Recentemente vivemos outra aventura juntos: fomos só nós dois aos jogos olímpicos no Rio de Janeiro. Fomos assistir ao triathlon e ao taekwondo. O primeiro porque sou um praticante amador da modalidade e o segundo porque ela mesma é uma taekwondista há mais de um ano.

Comprei os ingressos e as passagens aéreas para um sábado após a minha chegada da plataforma numa sexta-feira. A correria foi grande e quase deu errado por causa de um atraso em meu voo de desembarque. Também comprei para ela uma mochila que enviei pelos correios e que minha esposa arrumou com as coisinhas que ela precisaria para passar um dia inteiro pelas ruas andando de um lado para outro comigo, como se fôssemos dois mochileiros a nos aventurarmos.

Deu tudo certo, vibramos, tiramos fotos, comemos bobagens na rua, andamos de VLT, BRT, metrô, avião e ônibus. Tudo no mesmo dia perfeito. Na volta, optei pelo retorno de ônibus para evitarmos os hotéis superlotados e mega caros e porque seria o horário mais tarde possível para que pudéssemos aproveitar cada momento mágico daquele dia especial. Na rodoviária, ainda chegamos a tempo de assistir, pela TV, aos três últimos pênaltis que deram o primeiro ouro da história do futebol masculino. Tudo intenso, tudo histórico, tudo emocionante e eu estava vivendo aquilo com minha filha.

Ela se cansou, comemos um espaguete, ela dormiu no meu colo enquanto aguardávamos nosso horário. Comprei passagens num ônibus confortável e a acomodei com amor na poltrona, cobrindo-a com uma manta e dando um beijo prolongado e carinhoso de boa noite na testa e no rostinho lindo dela. Ela estava sorrindo pra mim e eu segurei minha emoção ao ver a gratidão na expressão dela.

As dificuldades de um pai andar por aí sozinho com sua filha partem das coisas triviais, como levá-la ao banheiro feminino, por exemplo, ou lembrar quais são os ingredientes prediletos da comida dela e encontrar algum lugar onde ela não irá torcer o nariz para comer. Mas quando conseguimos agradar nossas meninas lindas com tão pouco é como se o universo nos mostrasse que a felicidade reside nas coisas simples da vida.

Chegamos bem cedo no dia seguinte, já era domingo, e ela estava tão cansada que no final do dia dormiu antes das 20h e só acordou às 9:30h da segunda-feira. Eu também estava exausto. Em muitos momentos, tive que carregá-la nos ombros para poupar suas perninhas magrelas das longas caminhadas, mas se eu pudesse escolher um dia para colocar num quadro permanente de minhas boas memórias, certamente aquele teria sido um de meus prediletos.

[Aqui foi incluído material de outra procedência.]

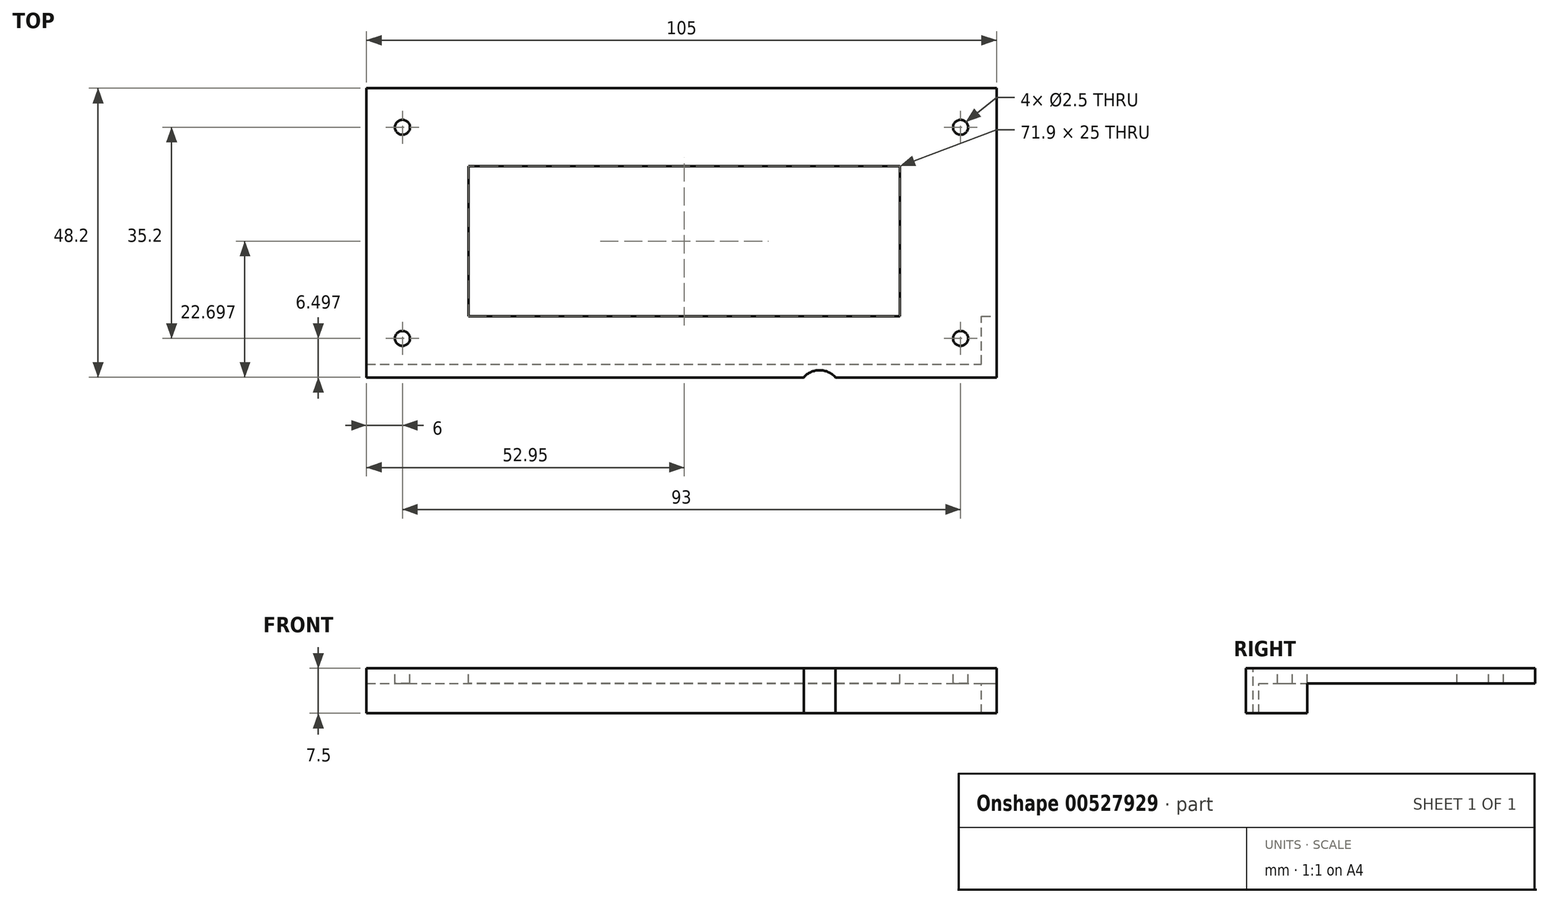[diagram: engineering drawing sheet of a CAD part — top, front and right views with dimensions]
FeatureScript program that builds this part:
annotation { "Feature Type Name" : "Feature", "Feature Type Description" : "" }
export const myFeature = defineFeature(function(context is Context, id is Id, definition is map)
    precondition{}
    {
        {
            var Q0;
            Q0=qCreatedBy(makeId("Right.planeOp"),FACE);
            var sketch = newSketch(context, id + "F0", { "sketchPlane" : qUnion([Q0])});
            skLineSegment(sketch, "E0", {"start": v(-24.63, 10.69) * mm, "end": v(-24.63, 15.69) * mm});
            skLineSegment(sketch, "E1", {"start": v(-24.63, 15.69) * mm, "end": v(21.37, 15.69) * mm});
            skLineSegment(sketch, "E2", {"start": v(21.37, 15.69) * mm, "end": v(21.37, 18.19) * mm});
            skLineSegment(sketch, "E3", {"start": v(21.37, 18.19) * mm, "end": v(-26.83, 18.19) * mm});
            skLineSegment(sketch, "E4", {"start": v(-26.83, 18.19) * mm, "end": v(-26.83, 10.69) * mm});
            skLineSegment(sketch, "E5", {"start": v(-26.83, 10.69) * mm, "end": v(-24.63, 10.69) * mm});
            skLineSegment(sketch, "E6", {"start": v(-24.63, 15.69) * mm, "end": v(-26.83, 15.69) * mm});
            skPoint(sketch, "E6.endSnap0", {"position": v(-26.83, 14.44) * mm});
            skLineSegment(sketch, "E7", {"start": v(-24.63, 10.69) * mm, "end": v(-16.63, 10.69) * mm});
            skLineSegment(sketch, "E8", {"start": v(-16.63, 10.69) * mm, "end": v(-16.63, 15.69) * mm});
            skSolve(sketch);
        }
        {
            var Q0;
            Q0=makeQuery(id+"F0.imprint","IMPRINT",FACE,{"disambiguationData":[TD([[makeQuery(id+"F0.imprint","IMPRINT",EDGE,{"derivedFrom":sQuery(id+"F0.wireOp",EDGE,"E0")}),1.0]])]});
            var Q1;
            {var subQ1=sQuery(id+"F0.wireOp",EDGE,"E2");Q1=makeQuery(id+"F0.imprint","IMPRINT",FACE,{"disambiguationData":[TD([[makeQuery(id+"F0.imprint","IMPRINT",EDGE,{"derivedFrom":subQ1}),1.0]])]});}
            extrude(context, id + "F1", {"entities" : qUnion([Q0, Q1]), "oppositeDirection" : true, "depth" : 105 * mm, "offsetDistance" : 25 * mm});
        }
        {
            var Q0;
            Q0=makeQuery(id+"F1.opExtrude","SWEPT_FACE",FACE,{"disambiguationData":[OSD([sQuery(id+"F0.wireOp",EDGE,"E3")])]});
            var sketch = newSketch(context, id + "F2", { "sketchPlane" : qUnion([Q0])});
            skCircle(sketch, "E9", {"center": v(-99, 14.87) * mm, "radius": 1.25 * mm});
            skCircle(sketch, "E10", {"center": v(-99, -20.33) * mm, "radius": 1.25 * mm});
            skCircle(sketch, "E11", {"center": v(-6, 14.87) * mm, "radius": 1.25 * mm});
            skCircle(sketch, "E12", {"center": v(-6, -20.33) * mm, "radius": 1.25 * mm});
            skSolve(sketch);
        }
        {
            var Q0;
            Q0=makeQuery(id+"F2.imprint","IMPRINT",FACE,{"disambiguationData":[TD([[makeQuery(id+"F2.imprint","IMPRINT",EDGE,{"derivedFrom":sQuery(id+"F2.wireOp",EDGE,"E9")}),1.0]])]});
            var Q1;
            Q1=makeQuery(id+"F2.imprint","IMPRINT",FACE,{"disambiguationData":[TD([[makeQuery(id+"F2.imprint","IMPRINT",EDGE,{"derivedFrom":sQuery(id+"F2.wireOp",EDGE,"E11")}),1.0]])]});
            var Q2;
            Q2=makeQuery(id+"F2.imprint","IMPRINT",FACE,{"disambiguationData":[TD([[makeQuery(id+"F2.imprint","IMPRINT",EDGE,{"derivedFrom":sQuery(id+"F2.wireOp",EDGE,"E12")}),1.0]])]});
            var Q3;
            Q3=makeQuery(id+"F2.imprint","IMPRINT",FACE,{"disambiguationData":[TD([[makeQuery(id+"F2.imprint","IMPRINT",EDGE,{"derivedFrom":sQuery(id+"F2.wireOp",EDGE,"E10")}),1.0]])]});
            extrude(context, id + "F3", {"entities" : qUnion([Q0, Q1, Q2, Q3]), "operationType" : NewBodyOperationType.REMOVE, "oppositeDirection" : true, "depth" : 2.5 * mm, "offsetDistance" : 25 * mm});
        }
        {
            var Q0;
            Q0=makeQuery(id+"F1.opExtrude","SWEPT_FACE",FACE,{"disambiguationData":[OSD([sQuery(id+"F0.wireOp",EDGE,"E3")])]});
            var sketch = newSketch(context, id + "F4", { "sketchPlane" : qUnion([Q0])});
            skLineSegment(sketch, "E13", {"start": v(-88, 8.37) * mm, "end": v(-16.1, 8.37) * mm});
            skLineSegment(sketch, "E14", {"start": v(-16.1, 8.37) * mm, "end": v(-16.1, -16.63) * mm});
            skLineSegment(sketch, "E15", {"start": v(-16.1, -16.63) * mm, "end": v(-88, -16.63) * mm});
            skLineSegment(sketch, "E16", {"start": v(-88, -16.63) * mm, "end": v(-88, 8.37) * mm});
            skCircle(sketch, "E17", {"center": v(-29.5, -29.13) * mm, "radius": 3.5 * mm});
            skSolve(sketch);
        }
        {
            var Q0;
            Q0=makeQuery(id+"F4.imprint","IMPRINT",FACE,{"disambiguationData":[TD([[makeQuery(id+"F4.imprint","IMPRINT",EDGE,{"derivedFrom":sQuery(id+"F4.wireOp",EDGE,"E13")}),-1.0]])]});
            var Q1;
            {var subQ0=sQuery(id+"F4.wireOp",EDGE,"E17");var subQ1=makeQuery(id+"F1.opExtrude","SWEPT_EDGE",EDGE,{"disambiguationData":[OSD([sQuery(id+"F0.wireOp",EDGE,"E3"),sQuery(id+"F0.wireOp",EDGE,"E4")])]});var subQ2=makeQuery(id+"F4.imprint","INTERSECT",VERTEX,{"disambiguationData":[OD(0.0)],"derivedFrom":[subQ1,subQ0]});Q1=makeQuery(id+"F4.imprint","IMPRINT",FACE,{"disambiguationData":[TD([[makeQuery(id+"F4.imprint","IMPRINT",EDGE,{"disambiguationData":[TD([[subQ2,-1.0]])],"derivedFrom":subQ0}),1.0]])]});}
            extrude(context, id + "F5", {"entities" : qUnion([Q0, Q1]), "operationType" : NewBodyOperationType.REMOVE, "oppositeDirection" : true, "depth" : 7.5 * mm, "offsetDistance" : 25 * mm});
        }
        {
            var Q0;
            {var subQ0=sQuery(id+"F0.wireOp",EDGE,"E0");Q0=makeQuery(id+"F0.imprint","IMPRINT",FACE,{"disambiguationData":[TD([[makeQuery(id+"F0.imprint","IMPRINT",EDGE,{"derivedFrom":subQ0}),-1.0]])]});}
            extrude(context, id + "F6", {"entities" : qUnion([Q0]), "operationType" : NewBodyOperationType.ADD, "oppositeDirection" : true, "depth" : 2.5 * mm, "offsetDistance" : 25 * mm});
        }
    });
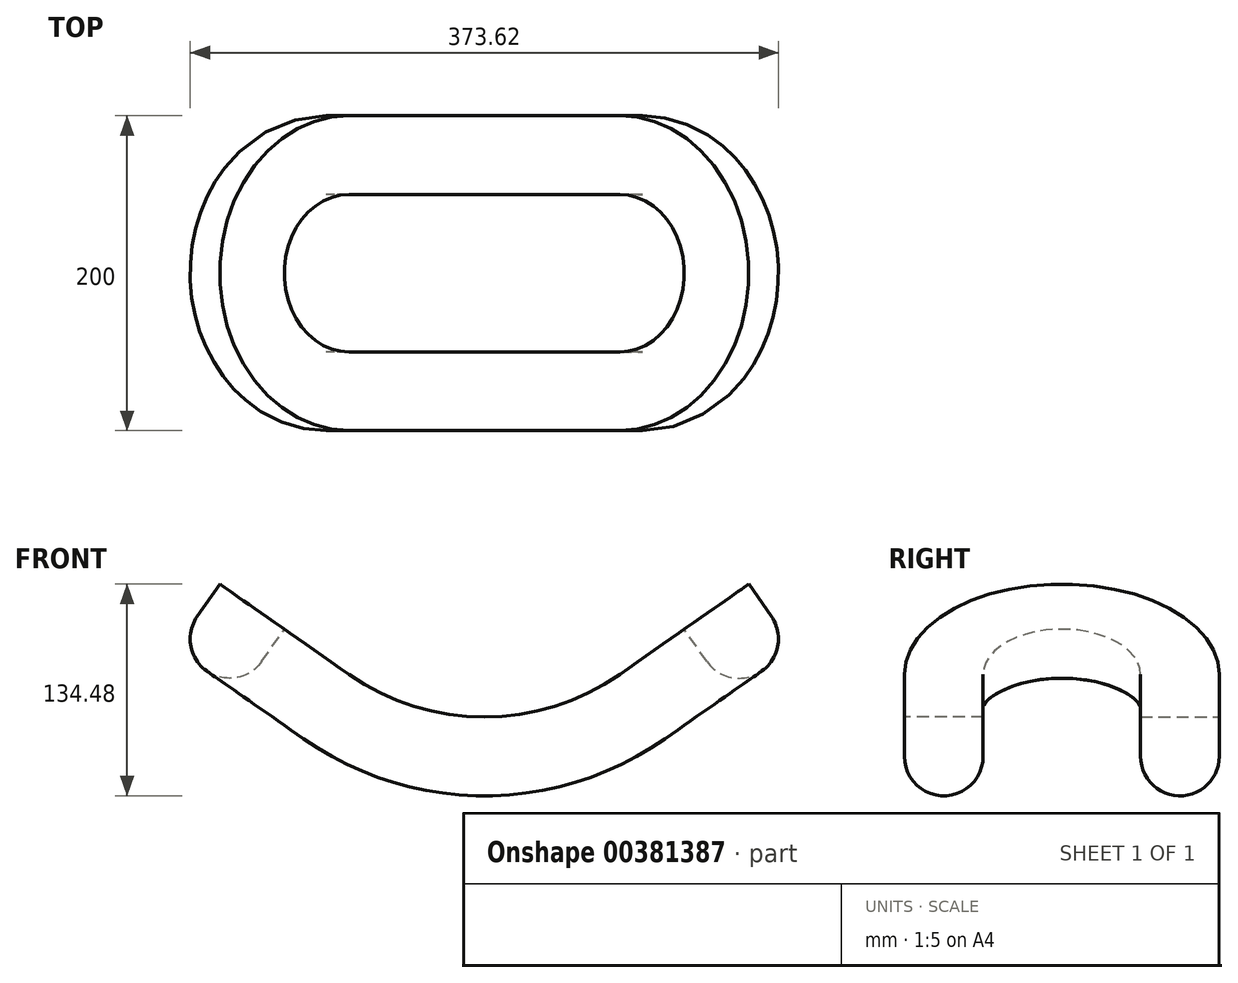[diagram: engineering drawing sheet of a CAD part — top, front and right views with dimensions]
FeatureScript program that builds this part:
annotation { "Feature Type Name" : "Feature", "Feature Type Description" : "" }
export const myFeature = defineFeature(function(context is Context, id is Id, definition is map)
    precondition{}
    {
        {
            var Q0;
            Q0=qCreatedBy(makeId("Front.planeOp"),FACE);
            var sketch = newSketch(context, id + "F0", { "sketchPlane" : qUnion([Q0])});
            skArc(sketch, "E0", {"start": v(0, 0) * mm, "mid": v(-45.1, 6.94) * mm, "end": v(-86.04, 27.13) * mm});
            skLineSegment(sketch, "E1", {"start": v(-86.04, 27.13) * mm, "end": v(-167.95, 84.48) * mm});
            skLineSegment(sketch, "E2", {"start": v(-86.04, 27.13) * mm, "end": v(0, 150) * mm, "construction": true});
            skSolve(sketch);
        }
        {
            var Q0;
            Q0=sQuery(id+"F0.wireOp",EDGE,"E1");
            var Q1;
            Q1=sQuery(id+"F0.wireOp",EDGE,"E0");
            extrude(context, id + "F1", {"bodyType" : ToolBodyType.SURFACE, "surfaceEntities" : qUnion([Q0, Q1]), "oppositeDirection" : true, "depth" : 100 * mm});
        }
        {
            var Q0;
            Q0=makeQuery(id+"F1.opExtrude","SWEPT_FACE",FACE,{"disambiguationData":[OSD([sQuery(id+"F0.wireOp",EDGE,"E1")])]});
            var sketch = newSketch(context, id + "F2", { "sketchPlane" : qUnion([Q0])});
            skArc(sketch, "E3", {"start": v(-186.04, 0) * mm, "mid": v(-156.75, -70.71) * mm, "end": v(-86.04, -100) * mm});
            skSolve(sketch);
        }
        {
            var Q0;
            Q0=qCreatedBy(makeId("Right.planeOp"),FACE);
            var sketch = newSketch(context, id + "F3", { "sketchPlane" : qUnion([Q0])});
            skLineSegment(sketch, "E4.bottom", {"start": v(50, 0) * mm, "end": v(100, 0) * mm});
            skLineSegment(sketch, "E4.top", {"start": v(50, -25) * mm, "end": v(100, -25) * mm, "construction": true});
            skLineSegment(sketch, "E4.left", {"start": v(50, 0) * mm, "end": v(50, -25) * mm});
            skLineSegment(sketch, "E4.right", {"start": v(100, 0) * mm, "end": v(100, -25) * mm});
            skArc(sketch, "E5", {"start": v(100, -25) * mm, "mid": v(75, -50) * mm, "end": v(50, -25) * mm});
            skSolve(sketch);
        }
        {
            var Q0;
            Q0=makeQuery(id+"F3.imprint","IMPRINT",FACE,{"disambiguationData":[TD([[makeQuery(id+"F3.imprint","IMPRINT",EDGE,{"derivedFrom":sQuery(id+"F3.wireOp",EDGE,"E4.bottom")}),-1.0]])]});
            var Q1;
            Q1=sQuery(id+"F2.wireOp",EDGE,"E3");
            var Q2;
            Q2=makeQuery(id+"F1.opExtrude","CAP_EDGE",EDGE,{"disambiguationData":[OSD([sQuery(id+"F0.wireOp",EDGE,"E0")])],"isStart":false});
            sweep(context, id + "F4", {"profiles" : qUnion([Q0]), "path" : qUnion([Q1, Q2])});
        }
        {
            var Q0;
            Q0=makeQuery(id+"F4.opSweep","SWEPT_BODY",BODY,{"disambiguationData":[OSD([sQuery(id+"F0.wireOp",EDGE,"E0"),sQuery(id+"F3.wireOp",EDGE,"E4.bottom"),sQuery(id+"F3.wireOp",EDGE,"E4.left"),sQuery(id+"F3.wireOp",EDGE,"E4.right"),sQuery(id+"F3.wireOp",EDGE,"E5")])]});
            var Q1;
            Q1=qCreatedBy(makeId("Front.planeOp"),FACE);
            mirror(context, id + "F5", {"operationType" : NewBodyOperationType.ADD, "entities" : qUnion([Q0]), "mirrorPlane" : qUnion([Q1])});
        }
        {
            var Q0;
            Q0=makeQuery(id+"F4.opSweep","SWEPT_BODY",BODY,{"disambiguationData":[OSD([sQuery(id+"F0.wireOp",EDGE,"E0"),sQuery(id+"F3.wireOp",EDGE,"E4.bottom"),sQuery(id+"F3.wireOp",EDGE,"E4.left"),sQuery(id+"F3.wireOp",EDGE,"E4.right"),sQuery(id+"F3.wireOp",EDGE,"E5")])]});
            var Q1;
            Q1=qCreatedBy(makeId("Right.planeOp"),FACE);
            mirror(context, id + "F6", {"operationType" : NewBodyOperationType.ADD, "entities" : qUnion([Q0]), "mirrorPlane" : qUnion([Q1])});
        }
    });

Se você é pai de uma menina, experimente as delícias de ter uma garotinha como parceira de aventuras. Deixe de lado os tabus, as bobagens das convenções e expectativas sociais e se lance num universo feminino que irá torná-lo um homem melhor ou, no mínimo, mais feliz.

 

Rodrigo Rossoni é pai de Luiza e Lavínia, marido da Eliz e técnico de instrumentação.